U.S.

US to seek death penalty against Boston Marathon bomber

Attorney General Eric Holder says prosecutors will press for execution of Dzhokhar Tsarnaev for Boston Marathon attack

A photo of Dzhokar Tsarnaev that was released by the FBI days after the Boston bombings.
FBI via Getty Images

Federal prosecutors on Thursday announced they will seek the death penalty against 20-year-old Dzhokhar Tsarnaev in the Boston Marathon bombings, instantly raising the stakes in what could be one of the most wrenching trials the city has ever seen.

Attorney General Eric Holder's decision to press for Tsarnaev's execution was widely expected. The twin blasts killed three people and wounded more than 260 others; 17 of the 30 federal charges against him — including using a weapon of mass destruction to kill — carry the possibility of the death penalty.

"The nature of the conduct at issue and the resultant harm compel this decision," Holder said in a statement.

Tsarnaev has pleaded not guilty. A trial date has not been set.

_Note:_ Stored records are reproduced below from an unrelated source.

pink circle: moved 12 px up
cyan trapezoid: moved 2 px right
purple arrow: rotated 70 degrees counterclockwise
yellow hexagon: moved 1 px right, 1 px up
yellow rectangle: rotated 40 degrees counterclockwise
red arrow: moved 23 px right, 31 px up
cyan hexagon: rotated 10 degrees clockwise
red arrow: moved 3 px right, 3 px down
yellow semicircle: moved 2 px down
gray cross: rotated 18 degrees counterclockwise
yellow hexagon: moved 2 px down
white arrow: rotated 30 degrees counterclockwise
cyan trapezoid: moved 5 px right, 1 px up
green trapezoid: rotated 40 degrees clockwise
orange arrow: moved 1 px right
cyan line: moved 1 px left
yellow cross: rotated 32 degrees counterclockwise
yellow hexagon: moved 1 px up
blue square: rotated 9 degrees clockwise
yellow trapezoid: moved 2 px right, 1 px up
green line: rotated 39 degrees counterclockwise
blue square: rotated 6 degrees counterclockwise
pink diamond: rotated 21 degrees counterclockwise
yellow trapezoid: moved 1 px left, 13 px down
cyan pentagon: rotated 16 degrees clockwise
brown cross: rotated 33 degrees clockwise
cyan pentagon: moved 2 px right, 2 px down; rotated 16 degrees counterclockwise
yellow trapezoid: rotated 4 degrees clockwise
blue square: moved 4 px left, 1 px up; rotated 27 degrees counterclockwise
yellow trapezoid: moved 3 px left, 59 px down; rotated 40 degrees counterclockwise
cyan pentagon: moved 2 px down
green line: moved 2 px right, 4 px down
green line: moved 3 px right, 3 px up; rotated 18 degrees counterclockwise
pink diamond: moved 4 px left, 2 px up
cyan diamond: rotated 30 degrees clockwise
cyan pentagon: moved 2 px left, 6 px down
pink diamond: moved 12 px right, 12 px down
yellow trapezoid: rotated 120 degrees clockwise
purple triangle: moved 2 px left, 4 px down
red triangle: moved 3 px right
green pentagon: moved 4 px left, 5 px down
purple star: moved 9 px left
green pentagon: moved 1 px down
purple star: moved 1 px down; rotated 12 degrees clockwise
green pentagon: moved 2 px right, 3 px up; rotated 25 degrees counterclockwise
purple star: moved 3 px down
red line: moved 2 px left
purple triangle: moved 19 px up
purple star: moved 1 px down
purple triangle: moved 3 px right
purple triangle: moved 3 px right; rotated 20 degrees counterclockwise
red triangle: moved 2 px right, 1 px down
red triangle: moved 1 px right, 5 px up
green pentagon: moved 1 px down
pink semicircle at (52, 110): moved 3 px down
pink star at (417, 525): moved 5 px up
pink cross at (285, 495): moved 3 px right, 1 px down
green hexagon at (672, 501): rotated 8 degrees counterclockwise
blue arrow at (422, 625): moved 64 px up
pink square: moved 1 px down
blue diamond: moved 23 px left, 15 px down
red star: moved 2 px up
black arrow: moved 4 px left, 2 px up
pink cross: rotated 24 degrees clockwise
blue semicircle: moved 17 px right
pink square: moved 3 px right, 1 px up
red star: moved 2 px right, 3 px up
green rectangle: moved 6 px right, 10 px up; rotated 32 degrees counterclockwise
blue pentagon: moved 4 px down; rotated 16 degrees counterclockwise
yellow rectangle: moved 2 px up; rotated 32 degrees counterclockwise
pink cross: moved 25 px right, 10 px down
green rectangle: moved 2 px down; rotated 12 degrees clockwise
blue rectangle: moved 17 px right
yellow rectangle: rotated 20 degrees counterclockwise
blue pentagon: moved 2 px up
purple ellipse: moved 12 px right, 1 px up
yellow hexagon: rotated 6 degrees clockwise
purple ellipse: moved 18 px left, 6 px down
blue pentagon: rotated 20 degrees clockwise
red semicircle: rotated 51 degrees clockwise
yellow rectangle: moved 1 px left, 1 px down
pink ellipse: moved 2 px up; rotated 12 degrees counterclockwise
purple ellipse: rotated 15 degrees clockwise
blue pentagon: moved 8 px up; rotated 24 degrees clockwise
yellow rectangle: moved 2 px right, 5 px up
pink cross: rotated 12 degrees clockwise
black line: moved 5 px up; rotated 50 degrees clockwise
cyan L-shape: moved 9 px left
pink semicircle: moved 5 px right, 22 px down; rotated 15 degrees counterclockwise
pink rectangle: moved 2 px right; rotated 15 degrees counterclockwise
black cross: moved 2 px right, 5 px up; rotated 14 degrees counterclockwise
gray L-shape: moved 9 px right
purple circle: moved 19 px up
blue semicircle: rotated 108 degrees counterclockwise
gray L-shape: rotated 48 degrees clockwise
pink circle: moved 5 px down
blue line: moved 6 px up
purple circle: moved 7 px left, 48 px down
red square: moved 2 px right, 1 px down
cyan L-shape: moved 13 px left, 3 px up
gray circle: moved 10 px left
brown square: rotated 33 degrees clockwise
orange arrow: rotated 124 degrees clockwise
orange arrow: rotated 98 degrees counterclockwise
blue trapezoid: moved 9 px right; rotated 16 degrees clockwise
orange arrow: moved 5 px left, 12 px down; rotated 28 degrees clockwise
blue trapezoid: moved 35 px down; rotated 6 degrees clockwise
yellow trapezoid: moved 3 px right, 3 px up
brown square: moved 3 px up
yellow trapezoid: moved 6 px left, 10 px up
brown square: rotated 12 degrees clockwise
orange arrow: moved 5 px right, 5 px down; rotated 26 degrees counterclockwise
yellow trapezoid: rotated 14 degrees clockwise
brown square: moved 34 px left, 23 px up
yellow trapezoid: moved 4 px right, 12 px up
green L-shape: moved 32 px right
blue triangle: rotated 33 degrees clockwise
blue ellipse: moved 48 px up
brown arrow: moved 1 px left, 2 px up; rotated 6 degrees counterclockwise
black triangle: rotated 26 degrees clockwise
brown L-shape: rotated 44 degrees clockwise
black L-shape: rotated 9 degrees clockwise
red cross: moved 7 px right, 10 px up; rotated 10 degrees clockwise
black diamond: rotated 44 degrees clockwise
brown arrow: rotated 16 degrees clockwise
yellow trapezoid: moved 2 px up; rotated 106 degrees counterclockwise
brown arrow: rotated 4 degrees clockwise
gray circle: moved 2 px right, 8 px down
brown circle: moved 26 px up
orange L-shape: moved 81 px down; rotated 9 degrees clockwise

Prosecutors allege that Tsarnaev, then 19, and his 26-year-old brother, ethnic Chechens from Russia who had lived in the Boston area for about a decade, built and planted two pressure-cooker bombs near the finish line of the marathon last April to retaliate against the U.S. for its military actions in Muslim countries. The brother, Tamerlan Tsarnaev, died in a shootout with police during a getaway attempt days after the bombings.

Dzhokhar Tsarnaev was wounded but escaped on foot and was later found hiding in a boat parked in a yard in a Boston suburb. Authorities have said he wrote about his motivation for the bombing on the inside of the boat.

"The US Government is killing our innocent civilians," "I can't stand to see such evil go unpunished," and "We Muslims are one body, you hurt one you hurt us all," he allegedly wrote.

The bombings stunned the nation during one of Boston's most celebrated events as runners crossed the finish line and friends, families and spectators were gathered to cheer them on.

Killed in the bombings were Martin Richard, 8, of Boston; Krystle Campbell, 29, of Medford; and Lu Lingzi, 23, a Boston University graduate student from Shenyang, China. At least 16 others lost limbs.

Tsarnaev is also charged in the slaying of an MIT police officer and the carjacking of a motorist during the brothers' getaway attempt.

The case has attracted a high-profile defense team, including Judy Clarke, a San Diego attorney who has negotiated plea agreements with prosecutors to spare previous clients the death penalty, among them Unabomber Ted Kaczynski and Olympic Park bomber Eric Rudolph.

The Tsarnaev brothers had roots in the turbulent Russian regions of Dagestan and Chechnya, areas that have become recruiting grounds for Islamist extremists. The indictment alleges that the brothers downloaded bomb-making instructions from an Al-Qaeda magazine and gathered material online about Islamic jihad and martyrdom.

Massachusetts abolished its state death penalty in 1984, and repeated efforts to reinstate it have failed. Tsarnaev is the third person in the state to be charged under the federal death penalty.

Since the federal death penalty was reinstated in 1988, 70 death penalty sentences have been imposed under it, but only three people have been executed, including Oklahoma City bomber Timothy McVeigh in 2001. Eight people have been taken off death row by a judicial or executive action, while 59 people remain on death row, according to the Death Penalty Information Center.

The last federal execution was in 2003, when Louis Jones Jr. was put to death for the kidnapping and murder of 19-year-old Army Pvt. Tracie McBride.